## EXTRACT TO READ
(begin)

DEBT SERVICE REQUIREMENTS

A minimum historical or projected debt service coverage ratio of 1.2 times is required. 

INDUSTRIES

Loans can generally be made to all for-profit small businesses except those that do not meet SBA 7(a) eligibility requirements. These are primarily small businesses engaged in lending, loan packaging, investments, pawn shops, passive real estate investments, life insurance companies, small businesses located in a foreign country or owned by illegal aliens, pyramid plan sales, gambling, businesses which restrict patronage or promote a religion, cooperatives, non-profits, or individuals of poor character or on probation or parole.

Other Considerations & Requirements

 
 

CASH/EQUITY/ASSET INJECTION

Evidence must be provided by the applicant prior to any loan closing and disbursement.

SUBORDINATION/STANDBY DEBT AGREEMENTS

Standby creditor must subordinate any lien rights in collateral securing a loan to the lender’s rights in the collateral and agree to take no action against applicant or any collateral securing the Standby Debt without lender’s consent.

REAL ESTATE APPRAISALS

Required for all Real Estate purchased or used as collateral.

EQUIPMENT APPRAISALS

Required to substantiate the value of any used machinery and/or equipment.

ENVIRONMENTAL REPORTS

Required for all Real Estate purchased or used as collateral.

LATE CHARGE

A late charge (not to exceed $100) in the amount of five percent (5%) of the amount of any payment which is not made within ten (10) days of the date the payment is due will be collected from the Borrower.

(end)

## THE TASKS
- 1) In the loan requirements text, reproduce the part that opens with the words containing "Other Considerations &" and closes with "closing and disbursement.", substituting "borrower" for "applicant".
- 2) Turn the paragraph of the loan requirements text that begins "Loans can generally be made" into a short list that keeps its main facts.
- 3) Answer these questions from the loan requirements text:
(a) What minimum debt service coverage ratio is required?
(b) What is the most a late charge can be?
(c) For what purpose are equipment appraisals required?

## DATASET CONTENT

(begin)

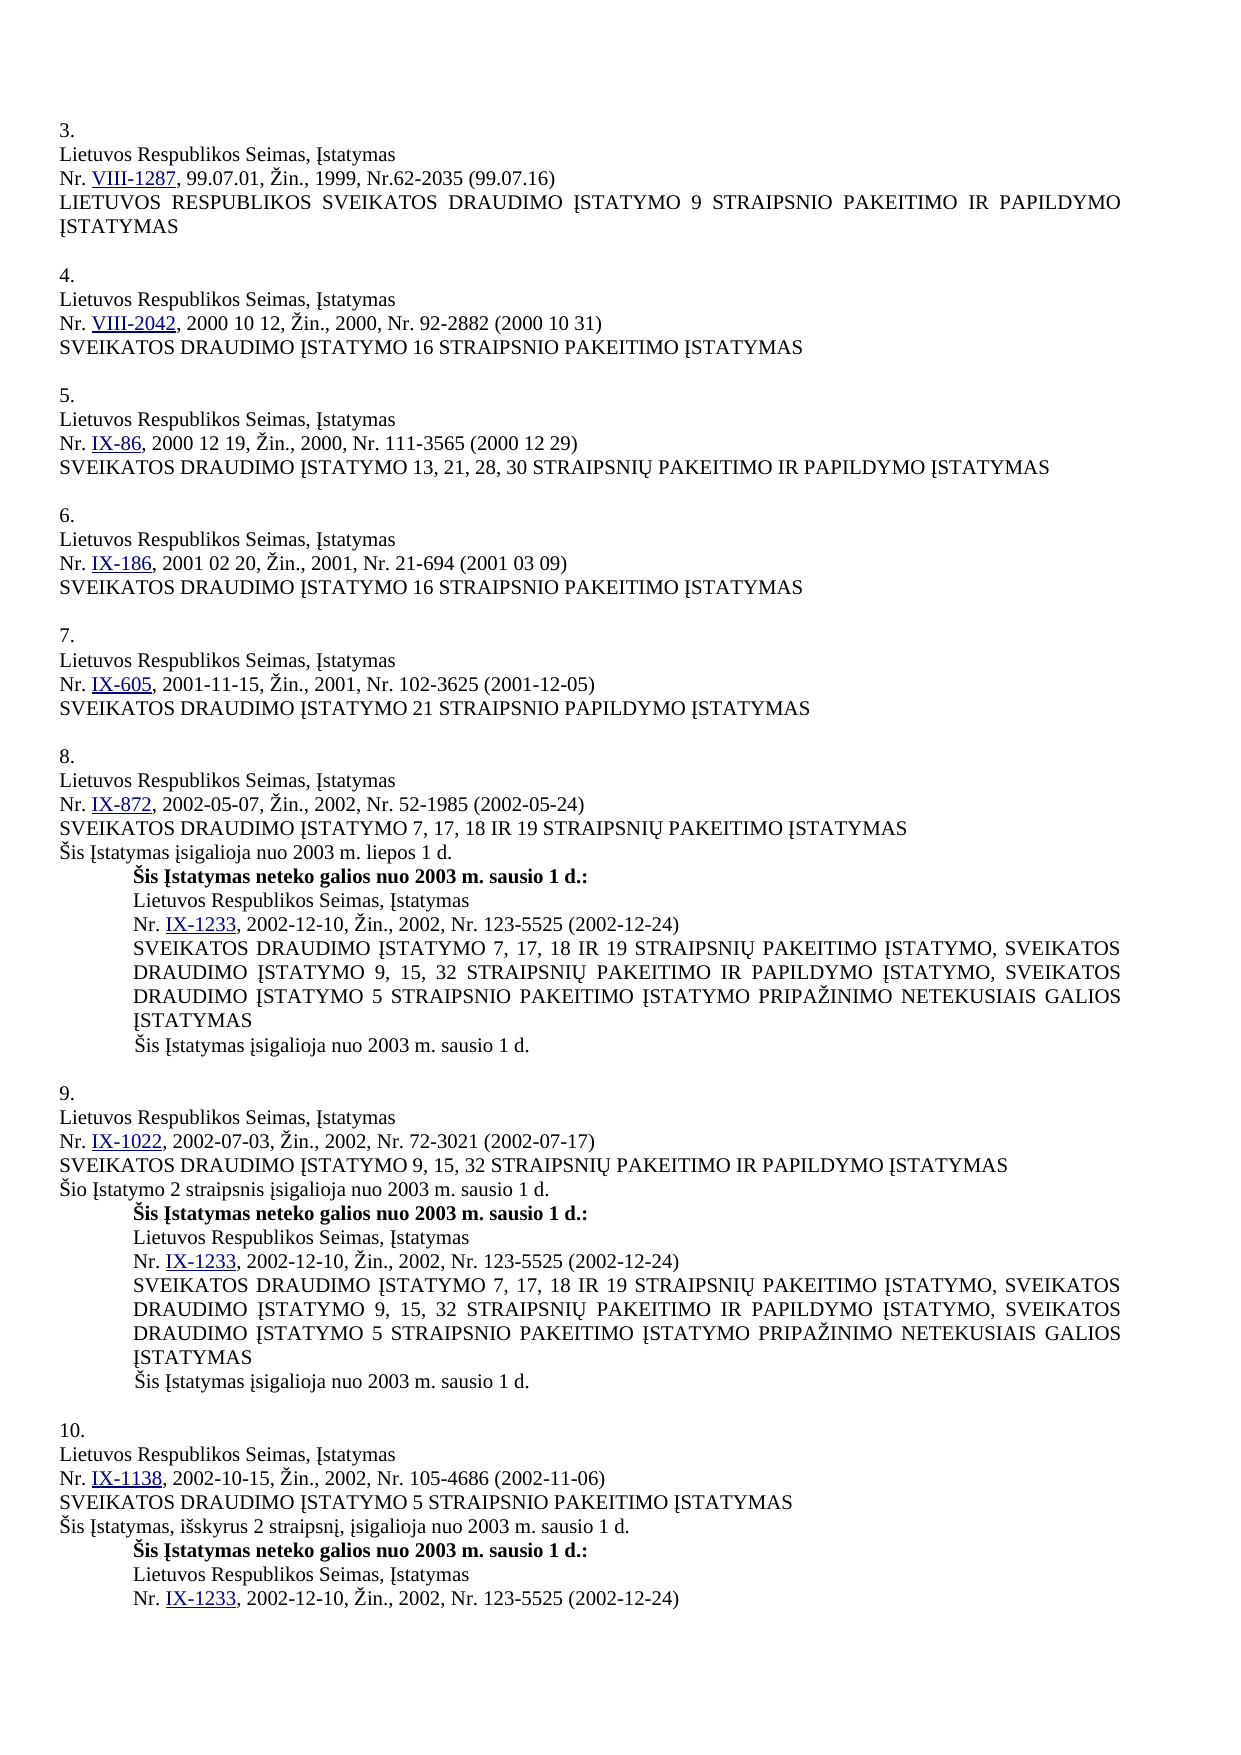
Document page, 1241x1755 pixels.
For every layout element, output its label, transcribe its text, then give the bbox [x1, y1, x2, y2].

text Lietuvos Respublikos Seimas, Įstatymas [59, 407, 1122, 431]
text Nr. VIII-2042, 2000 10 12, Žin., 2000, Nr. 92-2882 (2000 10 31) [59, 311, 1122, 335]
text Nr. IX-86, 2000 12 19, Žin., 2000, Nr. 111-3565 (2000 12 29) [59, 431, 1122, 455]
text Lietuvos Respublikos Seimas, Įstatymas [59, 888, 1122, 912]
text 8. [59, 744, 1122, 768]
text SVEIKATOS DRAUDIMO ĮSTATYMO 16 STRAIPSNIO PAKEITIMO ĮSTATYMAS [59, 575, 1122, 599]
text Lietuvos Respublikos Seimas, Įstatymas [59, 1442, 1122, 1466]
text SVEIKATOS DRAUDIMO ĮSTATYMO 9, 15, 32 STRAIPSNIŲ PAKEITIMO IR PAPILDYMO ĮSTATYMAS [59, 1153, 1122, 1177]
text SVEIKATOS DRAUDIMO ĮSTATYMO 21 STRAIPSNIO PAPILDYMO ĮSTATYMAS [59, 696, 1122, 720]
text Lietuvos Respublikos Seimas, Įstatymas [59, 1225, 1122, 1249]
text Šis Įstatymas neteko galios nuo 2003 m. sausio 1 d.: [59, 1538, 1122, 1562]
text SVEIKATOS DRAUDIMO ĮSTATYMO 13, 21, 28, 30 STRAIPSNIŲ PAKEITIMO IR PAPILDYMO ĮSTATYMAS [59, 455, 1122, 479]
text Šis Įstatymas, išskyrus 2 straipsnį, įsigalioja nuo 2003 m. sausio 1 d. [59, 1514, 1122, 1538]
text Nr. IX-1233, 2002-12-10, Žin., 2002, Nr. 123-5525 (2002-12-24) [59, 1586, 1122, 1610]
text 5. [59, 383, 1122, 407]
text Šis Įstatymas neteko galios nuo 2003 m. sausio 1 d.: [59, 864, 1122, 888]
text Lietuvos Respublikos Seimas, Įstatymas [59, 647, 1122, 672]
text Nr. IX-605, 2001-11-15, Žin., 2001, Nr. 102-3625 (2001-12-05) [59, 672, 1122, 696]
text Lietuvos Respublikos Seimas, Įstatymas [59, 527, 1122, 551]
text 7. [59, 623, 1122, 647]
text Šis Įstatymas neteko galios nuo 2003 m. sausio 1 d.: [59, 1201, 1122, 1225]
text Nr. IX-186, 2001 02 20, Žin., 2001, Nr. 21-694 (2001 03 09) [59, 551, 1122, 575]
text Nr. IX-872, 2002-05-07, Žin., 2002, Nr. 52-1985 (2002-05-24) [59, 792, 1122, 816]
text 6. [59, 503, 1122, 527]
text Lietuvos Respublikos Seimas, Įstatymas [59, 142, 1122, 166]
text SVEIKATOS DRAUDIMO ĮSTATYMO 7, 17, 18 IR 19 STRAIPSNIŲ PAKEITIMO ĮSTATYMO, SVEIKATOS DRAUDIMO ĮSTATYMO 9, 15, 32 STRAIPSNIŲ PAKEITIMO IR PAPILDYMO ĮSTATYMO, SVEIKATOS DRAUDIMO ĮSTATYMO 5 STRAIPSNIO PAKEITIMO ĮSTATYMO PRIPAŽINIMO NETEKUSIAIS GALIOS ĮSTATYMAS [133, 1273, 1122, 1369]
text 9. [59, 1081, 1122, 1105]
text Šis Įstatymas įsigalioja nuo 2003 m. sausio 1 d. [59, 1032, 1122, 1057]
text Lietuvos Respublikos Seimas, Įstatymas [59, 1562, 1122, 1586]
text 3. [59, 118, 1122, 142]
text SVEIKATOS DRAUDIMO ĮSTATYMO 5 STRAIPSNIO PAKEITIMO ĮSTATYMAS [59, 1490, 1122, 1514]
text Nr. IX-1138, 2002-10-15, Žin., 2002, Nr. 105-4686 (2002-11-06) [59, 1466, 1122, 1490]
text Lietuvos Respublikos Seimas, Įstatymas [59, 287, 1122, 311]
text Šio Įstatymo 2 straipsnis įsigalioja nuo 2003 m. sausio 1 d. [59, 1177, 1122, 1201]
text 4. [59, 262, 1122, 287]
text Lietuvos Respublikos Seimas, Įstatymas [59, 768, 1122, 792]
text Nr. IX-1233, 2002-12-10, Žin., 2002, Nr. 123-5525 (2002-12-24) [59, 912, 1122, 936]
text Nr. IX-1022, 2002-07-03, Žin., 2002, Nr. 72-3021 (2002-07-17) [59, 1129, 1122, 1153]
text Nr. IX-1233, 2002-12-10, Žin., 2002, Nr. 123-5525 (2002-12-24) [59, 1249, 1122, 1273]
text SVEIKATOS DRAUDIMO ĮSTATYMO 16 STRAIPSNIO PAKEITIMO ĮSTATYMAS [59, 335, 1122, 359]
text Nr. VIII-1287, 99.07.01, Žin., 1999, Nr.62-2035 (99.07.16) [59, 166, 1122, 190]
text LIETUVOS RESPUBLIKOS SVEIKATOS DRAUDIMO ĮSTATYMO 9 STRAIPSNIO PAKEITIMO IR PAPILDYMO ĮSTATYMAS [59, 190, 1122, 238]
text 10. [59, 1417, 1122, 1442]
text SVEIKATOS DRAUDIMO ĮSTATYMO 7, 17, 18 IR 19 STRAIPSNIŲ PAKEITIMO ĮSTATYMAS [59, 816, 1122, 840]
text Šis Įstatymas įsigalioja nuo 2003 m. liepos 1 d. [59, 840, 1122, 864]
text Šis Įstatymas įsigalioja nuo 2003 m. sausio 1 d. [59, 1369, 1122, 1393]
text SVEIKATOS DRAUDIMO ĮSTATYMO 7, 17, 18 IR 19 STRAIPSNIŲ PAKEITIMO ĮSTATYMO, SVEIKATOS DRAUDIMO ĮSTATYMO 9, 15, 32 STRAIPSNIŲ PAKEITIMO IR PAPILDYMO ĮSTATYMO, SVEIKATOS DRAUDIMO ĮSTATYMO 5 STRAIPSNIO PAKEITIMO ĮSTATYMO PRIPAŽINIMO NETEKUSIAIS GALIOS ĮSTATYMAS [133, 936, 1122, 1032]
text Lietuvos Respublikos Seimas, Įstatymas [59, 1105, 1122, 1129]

(end)

## RESPONSES PER TASK
- 1)
Other Considerations & Requirements

 
 

CASH/EQUITY/ASSET INJECTION

Evidence must be provided by the borrower prior to any loan closing and disbursement.

- 2)
Loans can generally go to all for-profit small businesses, except those that fail SBA 7(a) eligibility requirements. These are mainly:
- businesses in lending, loan packaging or investments
- pawn shops
- passive real estate investments
- life insurance companies
- small businesses located in a foreign country or owned by illegal aliens
- pyramid plan sales
- gambling
- businesses that restrict patronage or promote a religion
- cooperatives
- non-profits
- individuals of poor character or on probation or parole

- 3)
(a) 1.2 times, historical or projected.
(b) $100.
(c) To substantiate the value of any used machinery and/or equipment.